(EXERCISE AIM)
Repeat only the stretch of lines below that runs from the line with "left knee: (674, 322)" through the line with "left hip: (975, 364)", unaltered.
↓
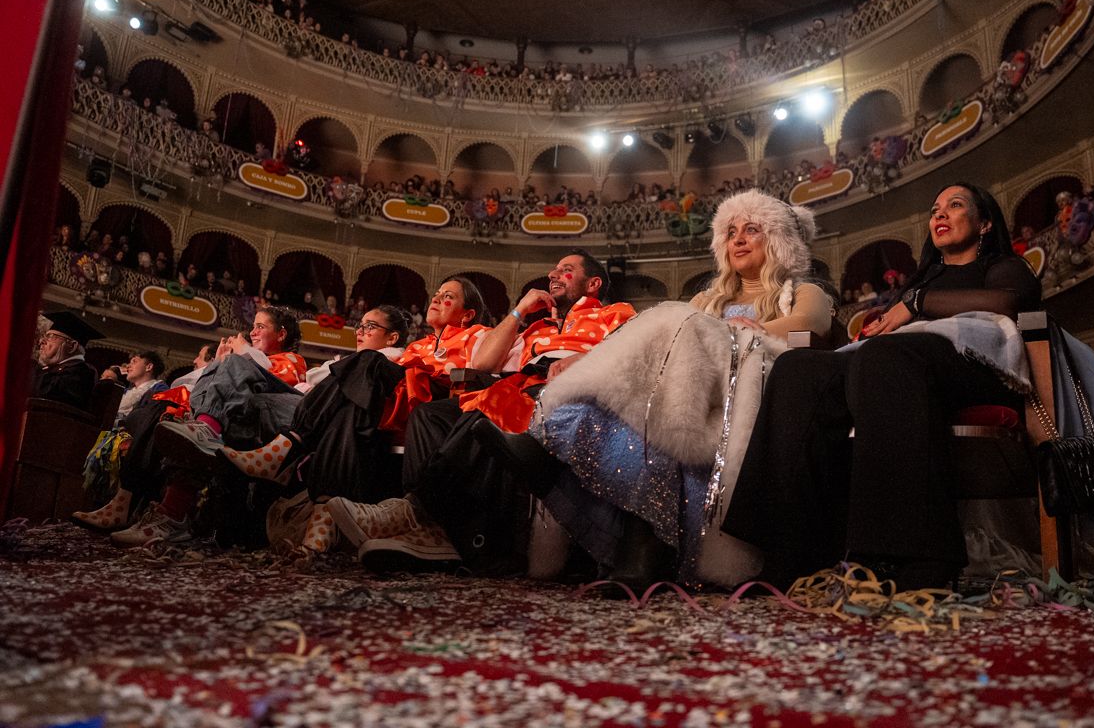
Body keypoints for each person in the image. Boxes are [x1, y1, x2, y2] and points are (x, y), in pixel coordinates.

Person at [479, 190, 832, 588]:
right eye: (731, 232)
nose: (738, 239)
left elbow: (811, 325)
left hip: (748, 384)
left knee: (674, 322)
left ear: (780, 240)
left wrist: (752, 330)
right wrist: (592, 358)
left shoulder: (802, 292)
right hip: (690, 390)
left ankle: (556, 460)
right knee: (636, 398)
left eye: (752, 229)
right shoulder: (706, 298)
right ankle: (623, 532)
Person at [721, 182, 1044, 592]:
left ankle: (913, 557)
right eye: (935, 209)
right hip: (897, 366)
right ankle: (791, 554)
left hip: (975, 364)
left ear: (984, 224)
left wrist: (917, 304)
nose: (940, 214)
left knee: (884, 356)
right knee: (797, 368)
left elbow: (1011, 304)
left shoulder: (1001, 266)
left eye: (955, 205)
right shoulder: (923, 279)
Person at [330, 251, 635, 572]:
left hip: (572, 388)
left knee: (492, 403)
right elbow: (483, 363)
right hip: (519, 386)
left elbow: (637, 348)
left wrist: (586, 359)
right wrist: (520, 309)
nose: (552, 274)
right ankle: (437, 531)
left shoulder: (613, 313)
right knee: (430, 415)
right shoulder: (537, 327)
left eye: (566, 269)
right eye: (554, 269)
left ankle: (417, 514)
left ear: (593, 283)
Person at [218, 281, 491, 554]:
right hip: (391, 400)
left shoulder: (477, 335)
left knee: (366, 363)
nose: (436, 299)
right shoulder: (420, 344)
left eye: (447, 296)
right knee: (346, 415)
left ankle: (287, 447)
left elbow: (483, 367)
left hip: (428, 402)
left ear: (467, 314)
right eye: (437, 294)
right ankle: (322, 523)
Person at [105, 310, 306, 546]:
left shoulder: (293, 360)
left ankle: (171, 511)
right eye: (253, 326)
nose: (252, 332)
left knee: (230, 368)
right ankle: (168, 510)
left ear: (281, 334)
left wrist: (240, 355)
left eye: (261, 327)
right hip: (239, 413)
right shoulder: (246, 359)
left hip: (274, 412)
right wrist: (219, 364)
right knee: (195, 416)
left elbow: (266, 385)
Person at [71, 344, 214, 532]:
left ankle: (126, 505)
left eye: (135, 361)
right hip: (142, 425)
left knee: (155, 414)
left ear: (149, 367)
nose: (194, 360)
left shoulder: (160, 387)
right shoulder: (129, 391)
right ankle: (120, 504)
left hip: (183, 425)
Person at [32, 311, 102, 410]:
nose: (41, 341)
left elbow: (46, 393)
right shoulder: (53, 369)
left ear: (72, 346)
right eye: (45, 337)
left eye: (50, 337)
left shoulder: (82, 372)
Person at [115, 350, 167, 421]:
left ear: (149, 367)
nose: (128, 366)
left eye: (134, 362)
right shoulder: (124, 392)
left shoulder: (159, 391)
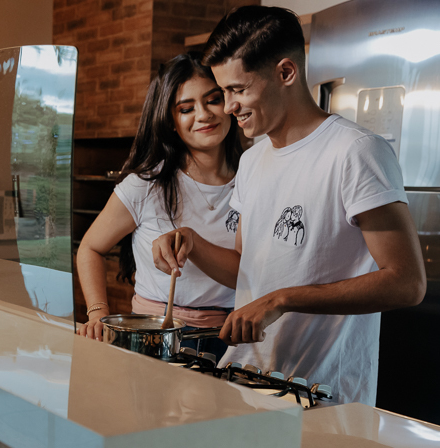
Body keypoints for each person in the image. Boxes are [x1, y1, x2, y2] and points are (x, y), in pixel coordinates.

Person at [151, 6, 426, 404]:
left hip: (318, 396)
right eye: (224, 91)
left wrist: (283, 299)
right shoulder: (252, 159)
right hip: (244, 380)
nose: (228, 106)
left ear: (285, 73)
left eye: (238, 90)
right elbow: (247, 269)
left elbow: (407, 282)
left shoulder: (356, 152)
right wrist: (192, 243)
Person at [75, 52, 244, 361]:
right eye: (186, 108)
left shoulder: (253, 178)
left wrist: (194, 242)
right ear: (171, 121)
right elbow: (90, 248)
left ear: (231, 103)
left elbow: (244, 274)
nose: (204, 115)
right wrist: (97, 313)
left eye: (213, 100)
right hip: (151, 337)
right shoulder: (148, 183)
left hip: (227, 341)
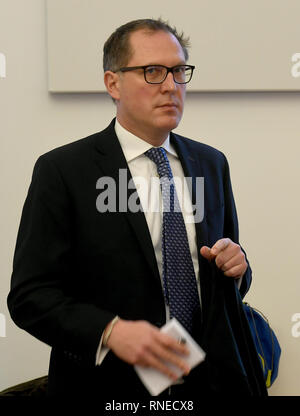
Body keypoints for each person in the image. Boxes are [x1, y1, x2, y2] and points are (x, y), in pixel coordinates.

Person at [7, 18, 267, 397]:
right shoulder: (64, 171)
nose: (170, 86)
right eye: (152, 72)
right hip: (110, 387)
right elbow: (30, 297)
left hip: (210, 382)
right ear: (113, 83)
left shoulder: (211, 164)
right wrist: (110, 331)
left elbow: (226, 284)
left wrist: (238, 268)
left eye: (178, 71)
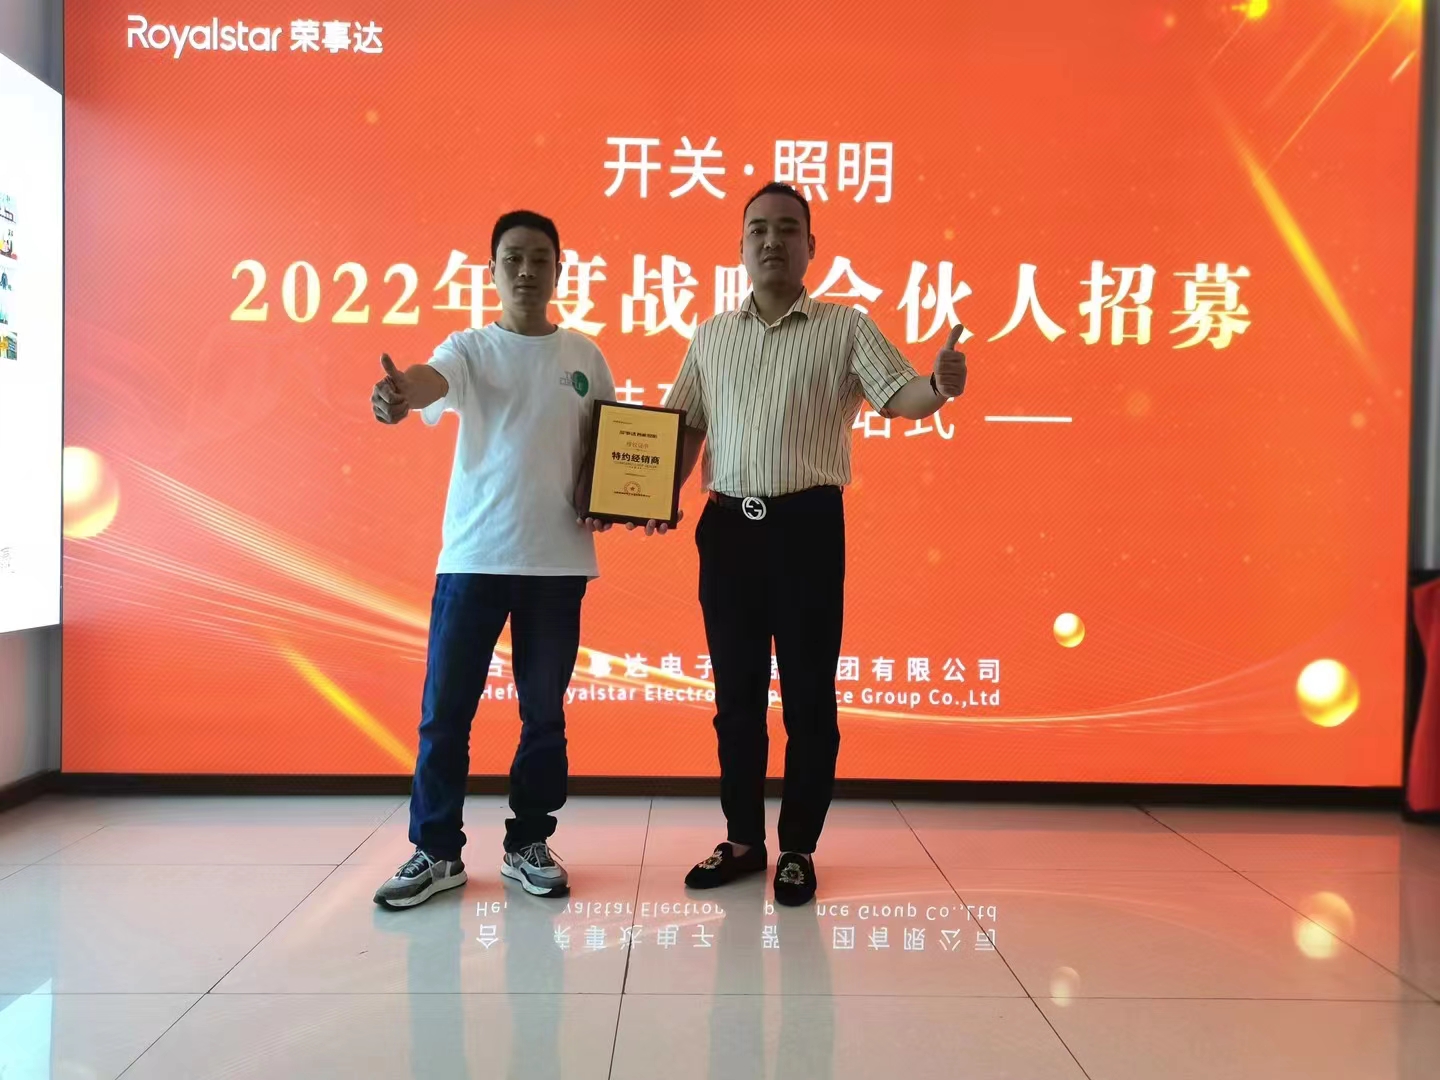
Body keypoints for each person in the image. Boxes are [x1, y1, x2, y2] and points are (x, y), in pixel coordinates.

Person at [656, 182, 968, 906]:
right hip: (727, 532)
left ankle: (797, 847)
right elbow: (684, 428)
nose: (773, 241)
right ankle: (742, 839)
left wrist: (940, 385)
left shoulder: (845, 326)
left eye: (788, 229)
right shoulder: (711, 335)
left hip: (807, 531)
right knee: (735, 699)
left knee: (808, 699)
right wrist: (649, 495)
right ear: (741, 247)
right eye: (758, 229)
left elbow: (902, 397)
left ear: (811, 247)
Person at [370, 210, 616, 909]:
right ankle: (436, 850)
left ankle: (529, 842)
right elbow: (430, 381)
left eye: (540, 258)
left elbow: (613, 445)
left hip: (557, 564)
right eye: (513, 258)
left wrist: (613, 497)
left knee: (544, 716)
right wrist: (400, 393)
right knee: (445, 713)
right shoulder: (470, 348)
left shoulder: (585, 357)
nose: (527, 270)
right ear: (492, 270)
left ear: (560, 270)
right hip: (474, 559)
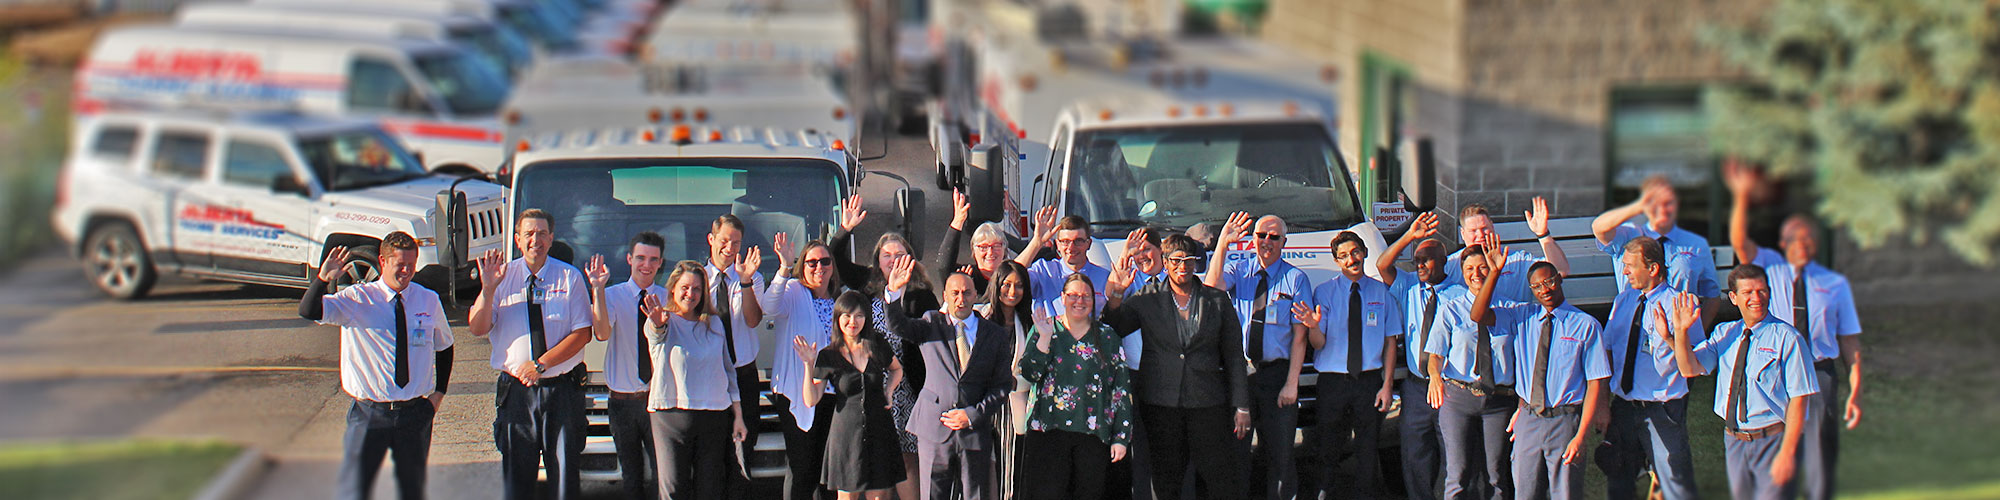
↑
(WRITTEN RESPONSE)
left knee: (674, 322)
left ear: (780, 240)
left wrist: (752, 330)
right wrist: (592, 358)
left shoulder: (802, 292)
right hip: (690, 390)
left ankle: (556, 460)
right knee: (636, 398)
left eye: (752, 229)
right shoulder: (706, 298)
right ankle: (623, 532)
Person at [721, 182, 1044, 592]:
left ankle: (913, 557)
right eye: (935, 209)
right hip: (897, 366)
right ankle: (791, 554)
left hip: (975, 364)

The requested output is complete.